### What the task requires:
A faithful, word-for-word copy of the data below is required, without pictures.
(Working data Opens)
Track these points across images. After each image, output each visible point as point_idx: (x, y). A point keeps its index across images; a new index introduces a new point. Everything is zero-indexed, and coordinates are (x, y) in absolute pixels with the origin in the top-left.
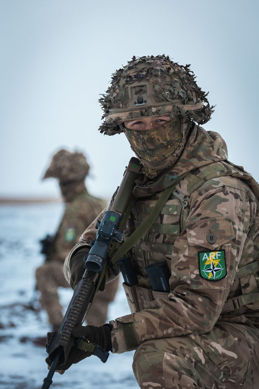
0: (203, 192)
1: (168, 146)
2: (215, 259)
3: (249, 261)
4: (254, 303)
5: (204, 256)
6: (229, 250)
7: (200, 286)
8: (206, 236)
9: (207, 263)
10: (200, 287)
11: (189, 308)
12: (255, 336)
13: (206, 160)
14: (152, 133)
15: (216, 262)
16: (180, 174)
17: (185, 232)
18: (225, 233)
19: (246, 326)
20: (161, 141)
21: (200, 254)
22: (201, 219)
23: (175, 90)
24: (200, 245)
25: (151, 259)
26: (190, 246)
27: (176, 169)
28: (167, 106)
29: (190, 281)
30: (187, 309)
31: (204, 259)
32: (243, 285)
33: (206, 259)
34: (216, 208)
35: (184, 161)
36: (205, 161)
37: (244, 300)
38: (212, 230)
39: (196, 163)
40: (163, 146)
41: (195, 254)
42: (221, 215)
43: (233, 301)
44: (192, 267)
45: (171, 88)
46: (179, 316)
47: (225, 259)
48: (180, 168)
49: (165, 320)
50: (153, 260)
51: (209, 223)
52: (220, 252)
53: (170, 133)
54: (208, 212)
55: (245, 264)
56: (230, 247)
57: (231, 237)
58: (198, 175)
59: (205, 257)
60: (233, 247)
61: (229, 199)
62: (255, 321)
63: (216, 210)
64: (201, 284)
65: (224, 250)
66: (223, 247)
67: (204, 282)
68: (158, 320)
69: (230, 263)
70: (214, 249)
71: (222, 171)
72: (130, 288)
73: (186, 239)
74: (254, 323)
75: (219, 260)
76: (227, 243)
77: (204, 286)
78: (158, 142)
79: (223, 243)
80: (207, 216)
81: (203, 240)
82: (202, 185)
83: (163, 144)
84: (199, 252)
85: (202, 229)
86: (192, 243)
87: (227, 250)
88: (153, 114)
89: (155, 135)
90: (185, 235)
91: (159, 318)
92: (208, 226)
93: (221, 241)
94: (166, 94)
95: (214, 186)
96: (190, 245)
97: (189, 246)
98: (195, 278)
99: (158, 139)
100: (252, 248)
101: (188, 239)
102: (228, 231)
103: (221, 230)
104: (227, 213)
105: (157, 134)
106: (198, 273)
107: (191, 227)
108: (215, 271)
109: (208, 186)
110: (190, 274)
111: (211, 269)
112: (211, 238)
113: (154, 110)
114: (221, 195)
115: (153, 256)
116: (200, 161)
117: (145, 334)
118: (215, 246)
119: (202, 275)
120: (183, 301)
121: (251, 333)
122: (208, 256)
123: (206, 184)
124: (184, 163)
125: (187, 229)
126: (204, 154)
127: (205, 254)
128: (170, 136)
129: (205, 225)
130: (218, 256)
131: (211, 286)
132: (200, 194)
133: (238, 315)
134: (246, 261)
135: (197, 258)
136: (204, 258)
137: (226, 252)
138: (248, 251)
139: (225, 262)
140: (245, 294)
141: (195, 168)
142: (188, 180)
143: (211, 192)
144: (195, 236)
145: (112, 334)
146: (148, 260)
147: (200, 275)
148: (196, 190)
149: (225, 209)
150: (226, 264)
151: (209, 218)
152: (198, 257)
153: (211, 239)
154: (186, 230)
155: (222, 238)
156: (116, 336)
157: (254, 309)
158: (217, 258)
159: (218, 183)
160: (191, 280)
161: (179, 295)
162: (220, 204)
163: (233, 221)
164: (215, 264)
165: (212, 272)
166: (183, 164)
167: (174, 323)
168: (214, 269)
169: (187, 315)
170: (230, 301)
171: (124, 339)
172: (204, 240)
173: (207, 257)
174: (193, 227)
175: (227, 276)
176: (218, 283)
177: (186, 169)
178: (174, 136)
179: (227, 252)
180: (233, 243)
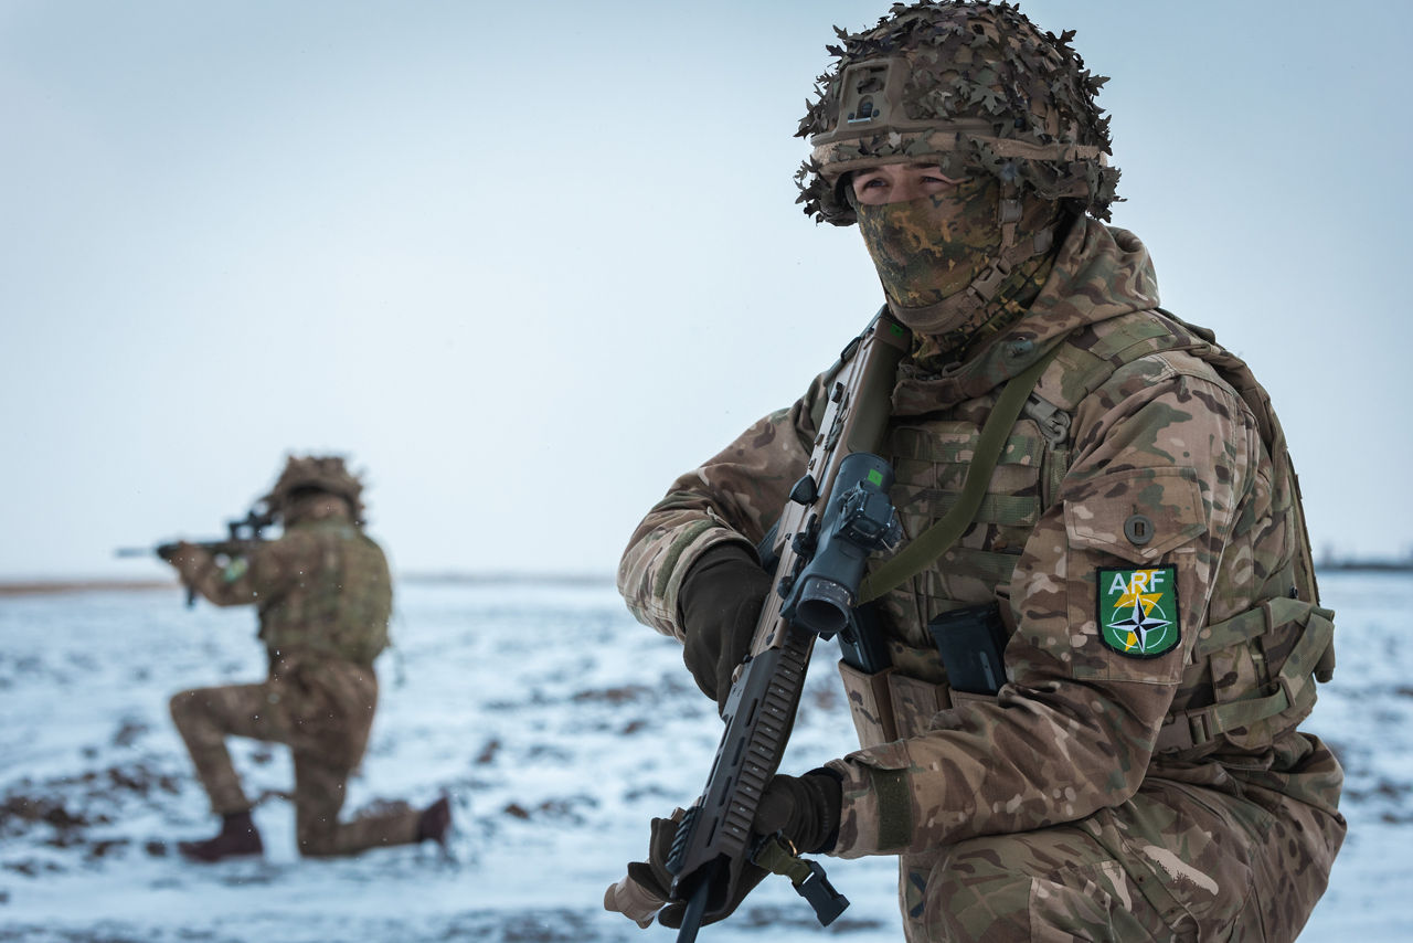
(Working data Closes)
### Exercise solution:
Track these points across images. After each image, output each visible point as point_idx: (x, y). A point keeps its index across images; a new index introduces a new point. Everything is zero-indexed, and coordinates are (x, y) in absolute pixels with the origin in the top-left.
0: (203, 192)
1: (168, 146)
2: (215, 259)
3: (249, 261)
4: (254, 303)
5: (204, 256)
6: (229, 250)
7: (200, 286)
8: (206, 236)
9: (207, 263)
10: (200, 287)
11: (189, 308)
12: (255, 336)
13: (206, 160)
14: (152, 133)
15: (216, 262)
16: (180, 174)
17: (185, 232)
18: (225, 233)
19: (246, 326)
20: (161, 141)
21: (200, 254)
22: (201, 219)
23: (175, 90)
24: (200, 245)
25: (151, 259)
26: (190, 246)
27: (176, 169)
28: (167, 106)
29: (190, 281)
30: (187, 309)
31: (204, 259)
32: (243, 285)
33: (206, 259)
34: (216, 208)
35: (184, 161)
36: (205, 161)
37: (244, 300)
38: (212, 230)
39: (196, 163)
40: (163, 146)
41: (195, 254)
42: (221, 215)
43: (233, 301)
44: (192, 267)
45: (171, 88)
46: (179, 316)
47: (225, 259)
48: (180, 168)
49: (165, 320)
50: (153, 260)
51: (209, 223)
52: (220, 252)
53: (170, 133)
54: (208, 212)
55: (245, 264)
56: (230, 247)
57: (231, 237)
58: (198, 175)
59: (205, 257)
60: (233, 247)
61: (229, 199)
62: (255, 321)
63: (216, 210)
64: (201, 284)
65: (224, 250)
66: (223, 247)
67: (204, 282)
68: (158, 320)
69: (230, 263)
70: (214, 249)
71: (222, 171)
72: (130, 288)
73: (186, 239)
74: (254, 323)
75: (219, 260)
76: (227, 243)
77: (204, 286)
78: (158, 142)
79: (223, 243)
80: (207, 216)
81: (203, 240)
82: (202, 185)
83: (163, 144)
84: (199, 252)
85: (202, 229)
86: (192, 243)
87: (227, 250)
88: (153, 114)
89: (155, 135)
90: (185, 235)
91: (159, 318)
92: (208, 226)
93: (221, 241)
94: (166, 94)
95: (214, 186)
96: (190, 245)
97: (189, 246)
98: (195, 278)
99: (158, 139)
100: (252, 248)
101: (188, 239)
102: (228, 231)
103: (221, 230)
104: (227, 213)
105: (157, 134)
106: (198, 273)
107: (191, 227)
108: (215, 271)
109: (208, 186)
110: (190, 274)
111: (211, 269)
112: (211, 238)
113: (154, 110)
114: (221, 195)
115: (153, 256)
116: (200, 161)
117: (145, 334)
118: (215, 246)
119: (202, 275)
120: (183, 301)
121: (251, 333)
122: (208, 256)
123: (206, 184)
124: (184, 163)
125: (187, 229)
126: (204, 154)
127: (205, 254)
128: (170, 136)
129: (205, 225)
130: (218, 256)
131: (211, 286)
132: (200, 194)
133: (238, 315)
134: (246, 261)
135: (197, 258)
136: (204, 258)
137: (226, 252)
138: (248, 251)
139: (225, 262)
140: (245, 294)
141: (195, 168)
142: (188, 180)
143: (211, 192)
144: (195, 236)
145: (112, 334)
146: (148, 260)
147: (200, 275)
148: (196, 190)
149: (225, 209)
150: (226, 264)
151: (209, 218)
152: (198, 257)
153: (211, 239)
154: (186, 230)
155: (222, 238)
156: (116, 336)
157: (254, 309)
158: (217, 258)
159: (218, 183)
160: (191, 280)
161: (179, 295)
162: (220, 204)
163: (233, 221)
164: (215, 264)
165: (212, 272)
166: (183, 164)
167: (174, 323)
168: (214, 269)
169: (187, 315)
170: (230, 301)
171: (124, 339)
172: (204, 240)
173: (207, 257)
174: (193, 227)
175: (227, 276)
176: (218, 283)
177: (186, 169)
178: (174, 136)
179: (227, 252)
180: (233, 243)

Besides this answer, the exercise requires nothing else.